# [Consigne écrite A]
D'après l'extrait sur le football anglais, à qui appartient le club de Wrexham AFC ?
# [Consigne écrite B]
Relevez toutes les personnes désignées par leur nom dans l'extrait sur le football anglais.
# [Consigne écrite C]
Poursuivez l'article sur le match féminin au King Power Stadium de Leicester après sa dernière phrase.

# [Extrait de texte]
---
Mademoiselle chante les Blues

Le 14 octobre dernier, Wrexham AFC, propriété des acteurs Ryan Reynolds et Rob McElhenny, rencontrait Salford City, dont David Beckham détient des parts, dans ce que le Guardian a surnommé « El Plastico », le derby des stars de documentaires. Si cette référence Netflixo-Disneyplussienne vous passe au-dessus, n’ayez crainte: comme on n’est pas du tout au Pays de Galles en ce moment, ce n’est pas de ça dont on a prévu de vous parler et ce chapeau n’a absolument aucun sens (une fois de plus). Bienvenue dans notre compartiment de l’Intercity de l’East Midlands Railway qui ne se dirige donc pas vers le comté de Clwyd, mais qui s’apprête à effectuer de multiples allers-retours entre Leicester et Londres en passant par la banlieue sud-ouest la plus obscure de la seconde nommée.

Leicester et… quoi ?

Leicester, vous connaissez, même si vous n’y avez jamais mis une botte en caoutchouc (oui, il y pleut, à la surprise générale). Nul besoin de rappeler qui est Jamie Vardy ou expliquer ce qu’est le King Power Stadium, théâtre d’un titre plus qu’improbable en 2016, d’un crash d’hélicoptère présidentiel en 2018 et donc désormais d’un Leicester City Women – Manchester City Women le samedi 21 octobre 2023.
---
# [Lignes de données]

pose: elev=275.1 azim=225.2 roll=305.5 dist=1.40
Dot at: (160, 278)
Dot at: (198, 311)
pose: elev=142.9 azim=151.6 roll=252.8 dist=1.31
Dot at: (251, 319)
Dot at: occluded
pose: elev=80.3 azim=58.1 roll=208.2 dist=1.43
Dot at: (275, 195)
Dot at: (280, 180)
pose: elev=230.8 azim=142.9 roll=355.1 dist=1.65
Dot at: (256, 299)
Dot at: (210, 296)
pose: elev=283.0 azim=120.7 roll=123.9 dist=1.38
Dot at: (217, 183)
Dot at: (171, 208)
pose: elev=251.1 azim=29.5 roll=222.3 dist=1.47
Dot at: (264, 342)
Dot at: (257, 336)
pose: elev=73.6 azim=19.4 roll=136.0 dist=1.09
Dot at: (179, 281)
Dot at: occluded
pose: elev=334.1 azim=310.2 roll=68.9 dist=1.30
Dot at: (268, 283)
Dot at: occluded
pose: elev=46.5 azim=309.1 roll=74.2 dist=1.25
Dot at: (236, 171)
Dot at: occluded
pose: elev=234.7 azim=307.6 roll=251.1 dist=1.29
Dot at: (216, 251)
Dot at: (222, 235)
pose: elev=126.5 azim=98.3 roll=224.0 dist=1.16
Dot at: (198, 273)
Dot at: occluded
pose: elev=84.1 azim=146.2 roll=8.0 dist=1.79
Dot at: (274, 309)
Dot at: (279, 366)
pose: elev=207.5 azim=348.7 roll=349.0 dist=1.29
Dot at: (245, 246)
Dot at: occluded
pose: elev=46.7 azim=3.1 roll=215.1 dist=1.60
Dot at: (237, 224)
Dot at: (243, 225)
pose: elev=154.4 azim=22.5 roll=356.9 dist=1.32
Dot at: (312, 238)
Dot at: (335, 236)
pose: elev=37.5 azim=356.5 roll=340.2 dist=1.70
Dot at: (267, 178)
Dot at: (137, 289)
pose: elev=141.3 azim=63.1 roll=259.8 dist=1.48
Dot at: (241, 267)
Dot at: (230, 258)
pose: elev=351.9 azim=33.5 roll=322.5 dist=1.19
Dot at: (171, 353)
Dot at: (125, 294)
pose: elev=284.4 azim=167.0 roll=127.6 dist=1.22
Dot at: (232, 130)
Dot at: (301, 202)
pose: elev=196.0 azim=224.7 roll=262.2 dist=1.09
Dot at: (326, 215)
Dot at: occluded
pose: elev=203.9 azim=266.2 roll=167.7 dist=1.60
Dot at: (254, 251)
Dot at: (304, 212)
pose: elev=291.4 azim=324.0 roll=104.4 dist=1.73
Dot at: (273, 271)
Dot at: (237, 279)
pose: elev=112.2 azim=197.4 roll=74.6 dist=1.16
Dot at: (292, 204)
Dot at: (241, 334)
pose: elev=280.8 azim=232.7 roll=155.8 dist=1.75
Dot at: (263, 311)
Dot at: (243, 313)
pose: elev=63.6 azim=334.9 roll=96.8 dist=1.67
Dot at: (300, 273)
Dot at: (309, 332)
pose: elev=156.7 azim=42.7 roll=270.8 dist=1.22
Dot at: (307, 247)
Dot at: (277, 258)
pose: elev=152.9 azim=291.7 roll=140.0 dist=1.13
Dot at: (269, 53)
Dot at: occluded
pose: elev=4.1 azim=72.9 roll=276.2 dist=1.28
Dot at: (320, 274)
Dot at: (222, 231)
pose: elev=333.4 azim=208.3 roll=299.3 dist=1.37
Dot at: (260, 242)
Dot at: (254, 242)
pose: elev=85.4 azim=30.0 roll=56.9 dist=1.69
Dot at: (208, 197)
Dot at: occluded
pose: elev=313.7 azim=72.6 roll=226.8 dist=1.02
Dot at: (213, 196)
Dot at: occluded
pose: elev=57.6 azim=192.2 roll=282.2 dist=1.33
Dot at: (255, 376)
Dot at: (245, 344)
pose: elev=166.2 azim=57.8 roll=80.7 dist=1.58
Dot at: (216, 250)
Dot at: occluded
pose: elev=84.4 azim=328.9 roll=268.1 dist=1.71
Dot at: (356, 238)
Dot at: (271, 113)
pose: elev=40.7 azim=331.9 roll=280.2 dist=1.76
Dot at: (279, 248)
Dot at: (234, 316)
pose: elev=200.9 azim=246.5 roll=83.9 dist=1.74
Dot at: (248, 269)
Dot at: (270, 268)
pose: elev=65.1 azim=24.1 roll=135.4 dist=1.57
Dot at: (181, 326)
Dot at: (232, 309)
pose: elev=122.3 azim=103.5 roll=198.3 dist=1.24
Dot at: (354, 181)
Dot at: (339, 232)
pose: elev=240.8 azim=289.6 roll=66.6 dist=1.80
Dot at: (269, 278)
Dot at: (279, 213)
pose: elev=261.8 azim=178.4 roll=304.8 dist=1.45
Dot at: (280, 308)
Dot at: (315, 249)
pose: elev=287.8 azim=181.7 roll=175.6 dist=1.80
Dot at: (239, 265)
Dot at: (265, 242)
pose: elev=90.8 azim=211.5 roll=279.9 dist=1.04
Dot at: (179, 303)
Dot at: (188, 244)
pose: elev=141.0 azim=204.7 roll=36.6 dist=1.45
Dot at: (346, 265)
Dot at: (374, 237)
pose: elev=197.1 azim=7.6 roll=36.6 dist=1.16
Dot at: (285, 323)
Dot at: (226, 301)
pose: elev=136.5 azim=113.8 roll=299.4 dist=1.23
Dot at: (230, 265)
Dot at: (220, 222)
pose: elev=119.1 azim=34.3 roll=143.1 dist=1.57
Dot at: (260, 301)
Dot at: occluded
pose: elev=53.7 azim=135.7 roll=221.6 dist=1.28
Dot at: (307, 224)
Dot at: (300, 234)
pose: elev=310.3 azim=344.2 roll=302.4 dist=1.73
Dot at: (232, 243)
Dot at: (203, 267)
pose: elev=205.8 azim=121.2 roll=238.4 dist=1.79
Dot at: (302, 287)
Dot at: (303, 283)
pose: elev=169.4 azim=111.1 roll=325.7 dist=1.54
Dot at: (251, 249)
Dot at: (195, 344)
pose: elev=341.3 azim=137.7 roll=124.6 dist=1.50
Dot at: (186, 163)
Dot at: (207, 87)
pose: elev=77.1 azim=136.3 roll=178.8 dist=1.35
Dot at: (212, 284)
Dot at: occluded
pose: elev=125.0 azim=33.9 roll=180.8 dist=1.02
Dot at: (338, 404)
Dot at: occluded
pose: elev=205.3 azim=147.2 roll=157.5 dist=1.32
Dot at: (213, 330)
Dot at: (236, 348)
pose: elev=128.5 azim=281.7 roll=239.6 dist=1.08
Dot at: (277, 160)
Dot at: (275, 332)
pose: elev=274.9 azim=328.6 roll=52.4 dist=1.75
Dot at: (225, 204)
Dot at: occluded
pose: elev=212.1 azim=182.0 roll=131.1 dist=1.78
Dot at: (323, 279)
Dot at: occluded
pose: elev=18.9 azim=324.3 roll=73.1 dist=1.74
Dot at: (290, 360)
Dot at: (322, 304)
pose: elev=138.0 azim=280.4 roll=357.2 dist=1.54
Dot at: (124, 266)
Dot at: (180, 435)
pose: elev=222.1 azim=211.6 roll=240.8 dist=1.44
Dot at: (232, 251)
---
# [Réponse écrite A]
Wrexham AFC appartient aux acteurs Ryan Reynolds et Rob McElhenny.

# [Réponse écrite B]
Ryan Reynolds, Rob McElhenny, David Beckham, Jamie Vardy

# [Réponse écrite C]
« Augmentez le débit, ça fait déjà 5 minutes qu’il ne pleut pas, la pelouse va sécher bon dieu ! »

Bon, mais alors, cette banlieue du sud-ouest londonien dans laquelle nous allions assister le lendemain à un Chelsea Women – Brighton & Hove Albion Women ? Il s’agit bien évidemment de Kingston et de sa vétuste (mais non moins magnifique) enceinte de Kingsmeadow, dévolue à l’équipe féminine de Chelsea hors permission spéciale de jouer à Stamford Bridge de temps à autre. Non, pas Kingston, Jamaïque. Kingston upon Thames. La météo (encore elle) est assez pratique pour faire la différence entre les deux.

En parlant de Kingsmeadow, on a reçu un guide par e-mail avant de se rendre sur place. Il incluait cet extraordinaire recueil des paroles des chansons de supporters à apprendre. Et on peut vous dire qu’elles ont TOUTES (les 26) été entonnées en cours de partie. Bon OK, on n’a pas compté et certaines joueuses n’ont pas foulé la pelouse, mais notre medley devait quand même approcher les 20 titres.

On a pris une capture d’écran de la plus complexe pour être sûr de s’en souvenir:

« Alley, alley, alley, alley, alley Iiiive Pewissey »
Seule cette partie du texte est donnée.